I'll be honest with you, I didn't read Kelly Keegs, I Officially Hate The Mean Girls blog. Like everyone else, I formed my own opinion based on conversations I overheard + the most highly upvoted comments on the Barstool Sports Reddit page. But now that I've half-heartedly listened to maybe 30% of this argument, I'm ready to take a firm stance.
John's Stance: I STAND WITH KELLY KEEGS
That's right, I'm not afraid to fucking say it, either.
The Mean Girls stupidity hurts the image of not only the women at Barstool Sports, but Barstool Sports as a whole. What somebody does for content under the Barstool umbrella affects everyone at our company. Dave Portnoy has been meticulously cultivating our image ever since that day in 2003 when he pulled his windowless van up to an unsuspecting stranger's home to present them with the inaugural issue of Barstool Sports. We've been on a meteoric rise ever since.
Not everyone at Barstool is going to agree with each other at all times. Our office has people from all walks of life. Football fans, baseball fans, basketball fans, hockey fans, soccer fans, MMA fans, women, etc. The list goes on and on. But in general, Barstool Sports is successful because we're all in the same boat, paddling in the same direction, and we're not going to stop until we reach the shores of the moon.
Left-side paddle, right-side paddle, left-side paddle, right-side paddle. Everybody taking turns, everybody doing their part to keep the boat on course. The fastest way to the moon is a straight line. But what happens when somebody wants to go a different direction? What if someone goes rogue, and wants to steer our boat to the left? What if they want to go WAYYY left.
Much like Kelly Keegs is constantly having to answer for the Mean Girls stupidity, I am sick and tired of having to answer for Out & About's bullshit. I did not work my ass off for 3 weeks leading up to Barstool Idol to get my dream job at Barstool Sports, just to have these 2 lovely men tear down everything that WE have built.
Barstool Sports is not a bastion for tops & bottoms. You have no idea how many texts I receive from my friends, parents, college professors, Rhodes Scholars, my pastor, and everybody in my life who I respect, all asking me the same thing, "Are the Out & About guys really like that?

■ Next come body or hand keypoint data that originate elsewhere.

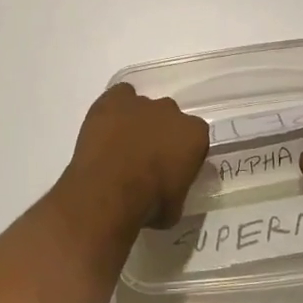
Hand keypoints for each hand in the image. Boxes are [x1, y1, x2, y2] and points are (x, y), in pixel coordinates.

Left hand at [57, 83, 209, 231]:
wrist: (108, 192)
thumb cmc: (148, 204)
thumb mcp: (175, 207)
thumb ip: (178, 187)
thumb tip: (170, 188)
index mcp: (194, 134)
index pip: (195, 137)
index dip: (183, 153)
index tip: (172, 169)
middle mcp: (171, 111)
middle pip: (169, 118)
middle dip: (161, 134)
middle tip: (146, 159)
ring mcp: (141, 103)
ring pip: (143, 107)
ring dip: (137, 122)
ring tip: (121, 146)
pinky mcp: (113, 100)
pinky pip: (120, 95)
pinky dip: (115, 107)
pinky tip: (108, 126)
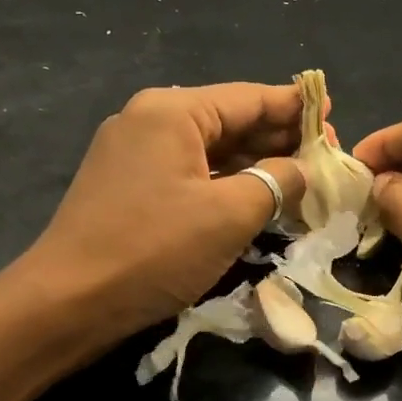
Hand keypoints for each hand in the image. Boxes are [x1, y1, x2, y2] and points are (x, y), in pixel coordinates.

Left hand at [7, 83, 308, 352]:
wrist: (68, 302)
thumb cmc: (154, 250)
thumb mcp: (230, 215)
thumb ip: (276, 181)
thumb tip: (302, 168)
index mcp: (172, 111)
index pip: (249, 98)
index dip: (295, 108)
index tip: (333, 115)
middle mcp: (149, 120)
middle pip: (229, 120)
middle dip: (277, 138)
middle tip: (325, 154)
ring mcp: (133, 154)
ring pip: (209, 150)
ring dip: (254, 164)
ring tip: (300, 176)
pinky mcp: (127, 187)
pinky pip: (188, 174)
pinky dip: (224, 183)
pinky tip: (254, 198)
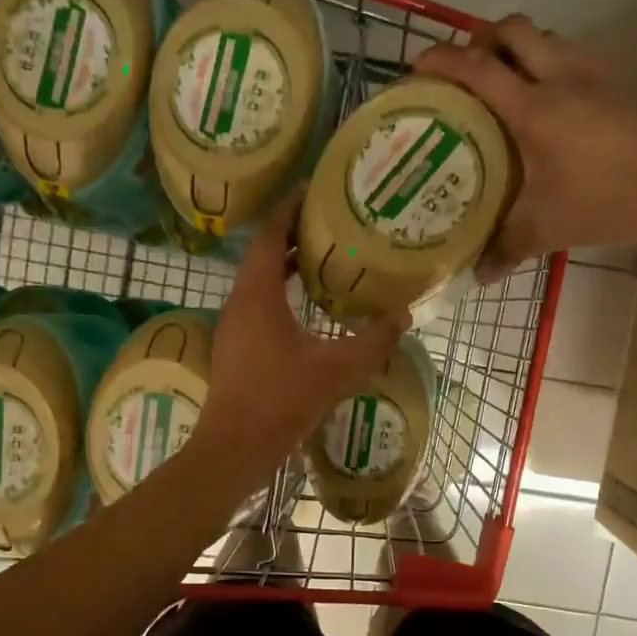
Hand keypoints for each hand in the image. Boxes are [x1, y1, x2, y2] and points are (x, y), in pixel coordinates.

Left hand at [194, 194, 409, 482]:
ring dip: (285, 265)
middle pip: (261, 254)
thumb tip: (403, 314)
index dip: (288, 208)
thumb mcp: (338, 368)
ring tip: (322, 258)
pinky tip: (305, 307)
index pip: (269, 235)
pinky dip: (279, 292)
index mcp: (258, 294)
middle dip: (292, 234)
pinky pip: (256, 303)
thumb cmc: (283, 400)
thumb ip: (374, 340)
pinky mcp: (235, 346)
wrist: (236, 446)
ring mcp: (233, 325)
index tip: (311, 189)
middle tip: (328, 222)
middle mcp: (239, 301)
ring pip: (257, 281)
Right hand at [413, 14, 636, 277]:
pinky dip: (547, 64)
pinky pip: (570, 56)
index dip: (440, 61)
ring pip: (545, 37)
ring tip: (500, 85)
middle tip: (463, 73)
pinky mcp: (616, 84)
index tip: (415, 68)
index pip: (477, 69)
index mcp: (533, 107)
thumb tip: (477, 276)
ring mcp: (592, 76)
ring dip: (517, 49)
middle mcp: (559, 77)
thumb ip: (507, 248)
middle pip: (512, 30)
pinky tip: (547, 103)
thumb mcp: (549, 228)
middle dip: (480, 41)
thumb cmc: (610, 198)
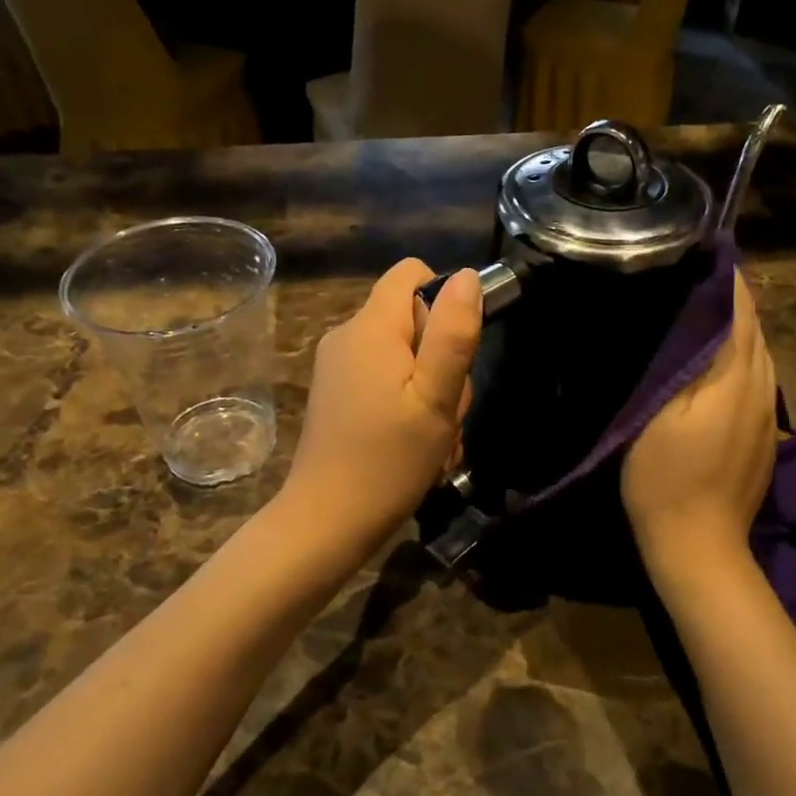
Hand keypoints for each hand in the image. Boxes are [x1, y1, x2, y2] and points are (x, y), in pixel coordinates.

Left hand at [285, 259, 481, 546]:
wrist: (327, 521)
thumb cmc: (389, 460)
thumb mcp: (436, 397)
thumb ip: (453, 334)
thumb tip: (468, 277)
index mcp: (371, 327)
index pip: (412, 274)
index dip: (444, 301)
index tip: (454, 352)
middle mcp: (347, 336)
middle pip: (411, 319)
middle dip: (440, 359)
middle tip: (445, 410)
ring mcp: (337, 367)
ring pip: (402, 356)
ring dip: (429, 390)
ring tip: (434, 437)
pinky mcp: (335, 395)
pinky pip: (383, 380)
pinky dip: (406, 404)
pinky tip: (414, 445)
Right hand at [622, 273, 777, 579]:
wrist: (698, 544)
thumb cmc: (666, 477)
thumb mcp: (663, 413)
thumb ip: (690, 362)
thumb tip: (704, 313)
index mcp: (737, 378)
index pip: (741, 312)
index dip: (727, 280)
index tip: (702, 253)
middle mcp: (762, 389)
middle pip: (755, 329)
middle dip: (732, 298)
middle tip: (694, 276)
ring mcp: (767, 416)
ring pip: (758, 355)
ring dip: (737, 327)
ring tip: (702, 309)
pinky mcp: (763, 436)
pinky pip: (755, 380)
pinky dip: (739, 357)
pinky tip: (715, 361)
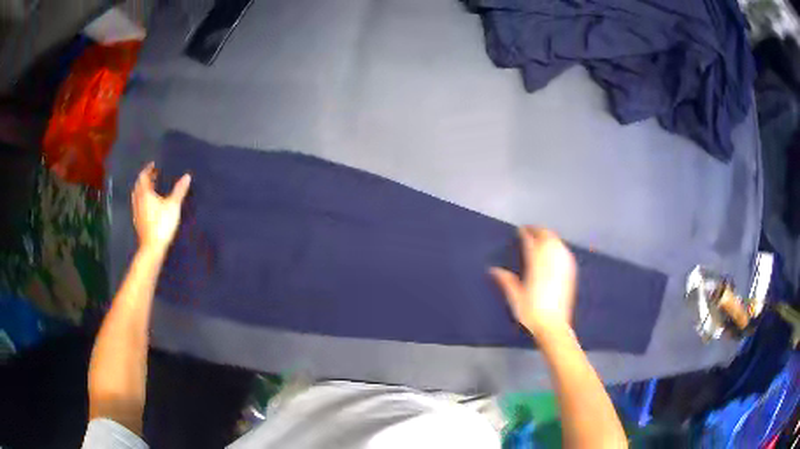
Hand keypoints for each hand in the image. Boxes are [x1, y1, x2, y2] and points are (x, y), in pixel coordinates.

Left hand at [132, 162, 190, 251]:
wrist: (152, 248)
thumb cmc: (162, 224)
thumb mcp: (173, 206)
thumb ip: (179, 190)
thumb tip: (187, 176)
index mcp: (145, 193)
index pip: (143, 176)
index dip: (148, 169)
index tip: (154, 164)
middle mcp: (138, 200)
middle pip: (139, 185)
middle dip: (145, 179)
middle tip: (153, 175)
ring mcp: (137, 212)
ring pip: (137, 196)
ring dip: (143, 189)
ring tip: (151, 188)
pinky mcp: (138, 222)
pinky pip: (138, 205)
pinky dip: (142, 200)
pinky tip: (149, 205)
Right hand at [490, 227, 576, 337]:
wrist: (553, 326)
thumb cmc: (531, 313)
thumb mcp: (515, 297)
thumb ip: (506, 280)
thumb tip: (493, 269)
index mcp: (536, 264)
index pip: (530, 241)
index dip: (525, 233)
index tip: (519, 230)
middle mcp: (551, 261)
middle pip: (547, 237)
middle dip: (538, 230)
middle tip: (530, 230)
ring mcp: (563, 265)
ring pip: (557, 242)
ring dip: (549, 236)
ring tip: (542, 237)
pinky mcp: (570, 272)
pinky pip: (565, 251)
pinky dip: (558, 246)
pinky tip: (556, 250)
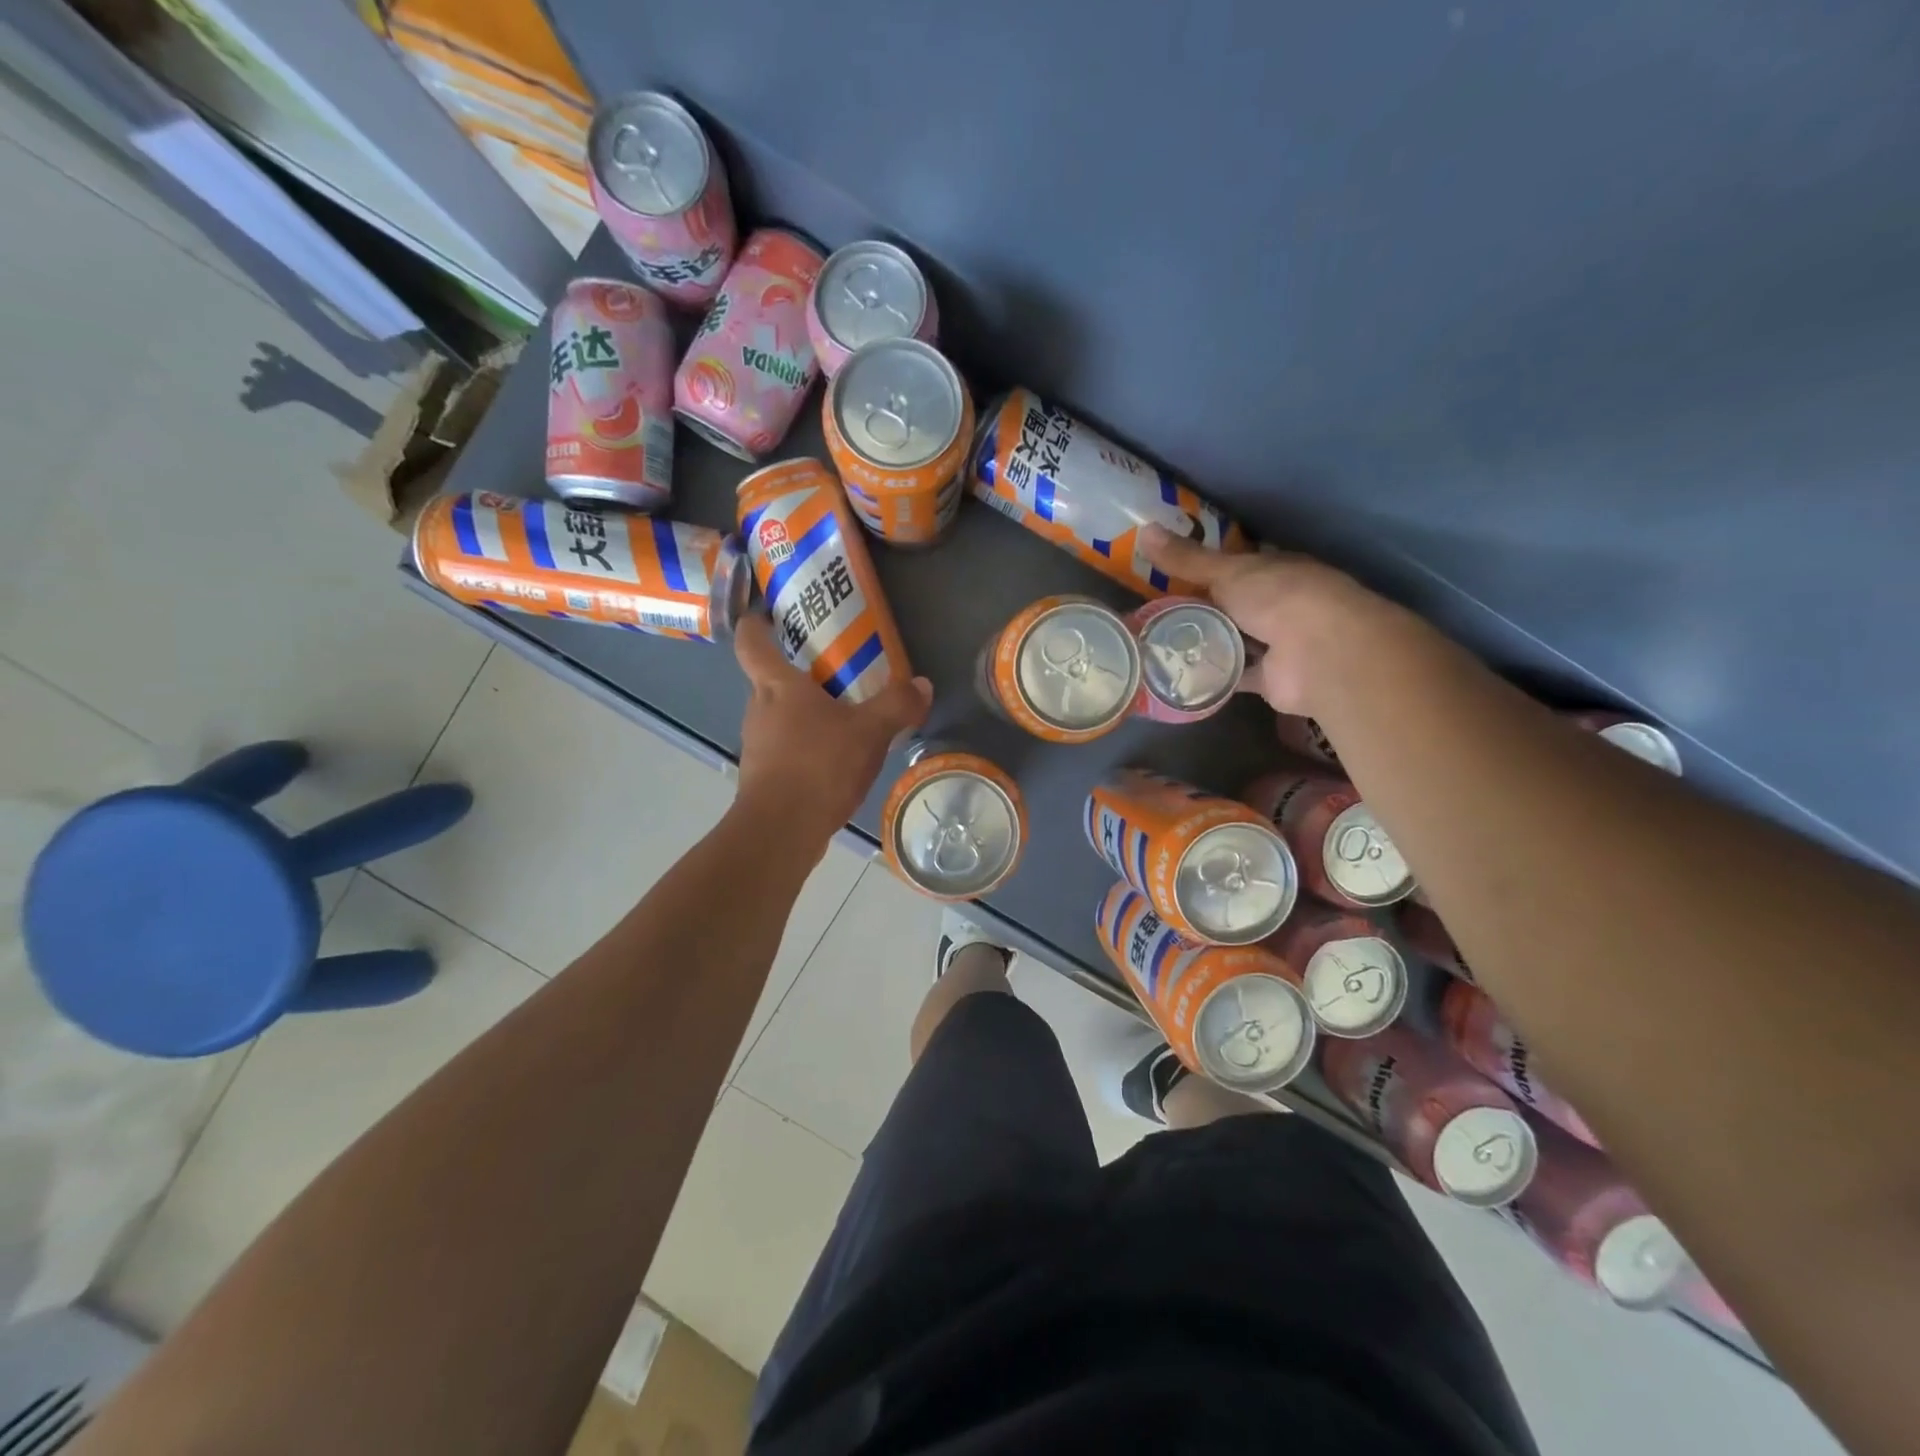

Is a day at Barstool just never ending sodomy? Just a bunch of dudes fucking each other and blowing their loads all over the place?" Then I have to respond, "No, it's not. Those are just 2 guys. Barstool isn't really like that. It's actually just a bunch of a grown adults throwing temper tantrums because they're unsatisfied with their favorite sport's team's performance." That's what Barstool Sports is really about. Not this.
But apparently that's the type of toilet humor that gets attention on the internet. I've seen the Out & About boys at work. They sit in the gambling cave cooking up the most raunchy, disgusting, hot, sexy content that they can think of. Anything for a cheap click. And time after time, it works. Joey Camasta runs around the office with a vibrating rubber penis, and what do the higher ups do? They throw them a fucking parade. Thanks, Gaz.
Do we throw a parade every time Dave or Big Cat wins a bet? Not literally. But this is the type of content that Barstool Sports obviously wants to promote in 2023. A selacious sex podcast where the hosts say outlandish things for attention. Is that type of content really sustainable long-term?
Look, I understand that clicks pay the bills, and Out & About gets the clicks. There's no denying that. But we have to be better. The standard needs to be raised. There are other ways to make a name for yourself. I just hope these 2 feel a shred of embarrassment after this blog. This is Barstool SPORTS. We need to protect the brand. VIVA!